● TASK DETAILS
Pick out every line in the records below that contains the word "KINH", and copy each of those lines. Case counts, so match capital and lowercase letters exactly.

── ENTRIES SHOWN

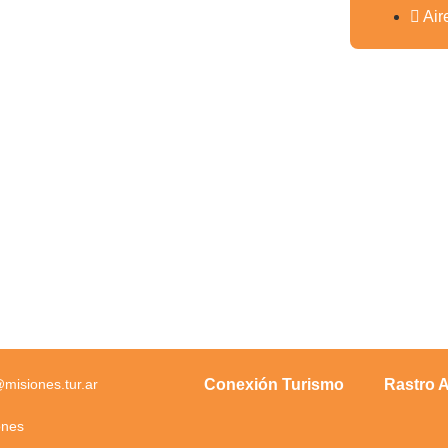
Air
Conexión Turismo
Rastro A
isiones.tur.ar
ones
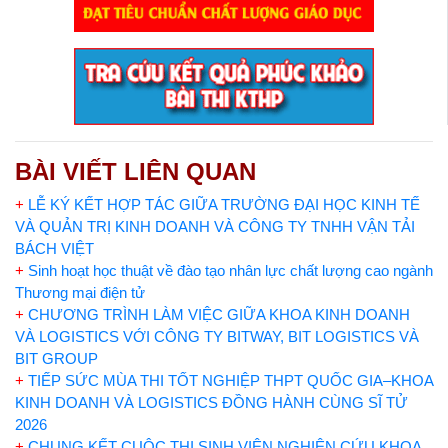
BÀI VIẾT LIÊN QUAN
+
LỄ KÝ KẾT HỢP TÁC GIỮA TRƯỜNG ĐẠI HỌC KINH TẾ
VÀ QUẢN TRỊ KINH DOANH VÀ CÔNG TY TNHH VẬN TẢI
BÁCH VIỆT
+
Sinh hoạt học thuật về đào tạo nhân lực chất lượng cao ngành
Thương mại điện tử
+
CHƯƠNG TRÌNH LÀM VIỆC GIỮA KHOA KINH DOANH
VÀ LOGISTICS VỚI CÔNG TY BITWAY, BIT LOGISTICS VÀ
BIT GROUP
+
TIẾP SỨC MÙA THI TỐT NGHIỆP THPT QUỐC GIA–KHOA
KINH DOANH VÀ LOGISTICS ĐỒNG HÀNH CÙNG SĨ TỬ
2026
+
CHUNG KẾT CUỘC THI SINH VIÊN NGHIÊN CỨU KHOA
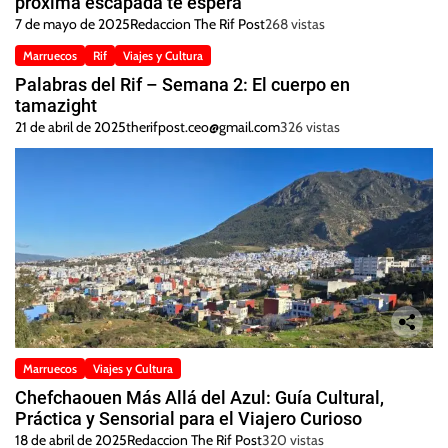
próxima escapada te espera
7 de mayo de 2025
Redaccion The Rif Post
268 vistas
Marruecos
Rif
Viajes y Cultura
Palabras del Rif – Semana 2: El cuerpo en
tamazight
21 de abril de 2025
therifpost.ceo@gmail.com
326 vistas
Marruecos
Viajes y Cultura
Chefchaouen Más Allá del Azul: Guía Cultural,
Práctica y Sensorial para el Viajero Curioso
18 de abril de 2025
Redaccion The Rif Post
320 vistas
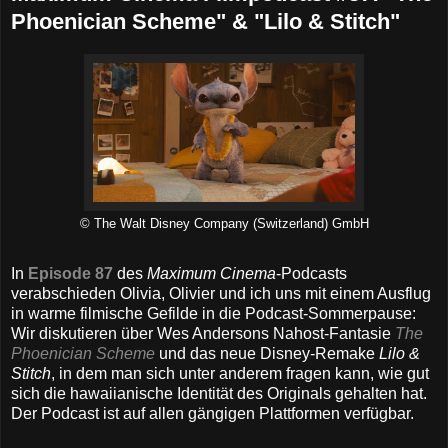
Phoenician Scheme" & "Lilo & Stitch"
© The Walt Disney Company (Switzerland) GmbH
In
Episode 87
des
Maximum Cinema
-Podcasts
verabschieden Olivia, Olivier und ich uns mit einem Ausflug
in warme filmische Gefilde in die Podcast-Sommerpause:
Wir diskutieren über Wes Andersons Nahost-Fantasie
The
Phoenician Scheme
und das neue Disney-Remake
Lilo &
Stitch
, in dem man sich unter anderem fragen kann, wie gut
sich die hawaiianische Identität des Originals gehalten hat.
Der Podcast ist auf allen gängigen Plattformen verfügbar.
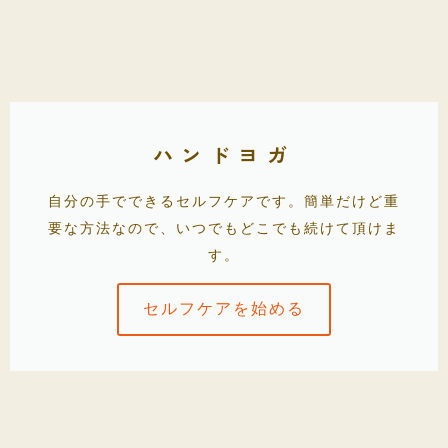
ハンドヨガ
自分の手でできるセルフケアです。簡単だけど重
要な方法なので、いつでもどこでも続けて頂けま
す。
セルフケアを始める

────

● ANSWER
LỄ KÝ KẾT HỢP TÁC GIỮA TRƯỜNG ĐẠI HỌC KINH TẾ
VÀ QUẢN TRỊ KINH DOANH VÀ CÔNG TY TNHH VẬN TẢI
CHƯƠNG TRÌNH LÀM VIỆC GIỮA KHOA KINH DOANH
KINH DOANH VÀ LOGISTICS ĐỒNG HÀNH CÙNG SĨ TỬ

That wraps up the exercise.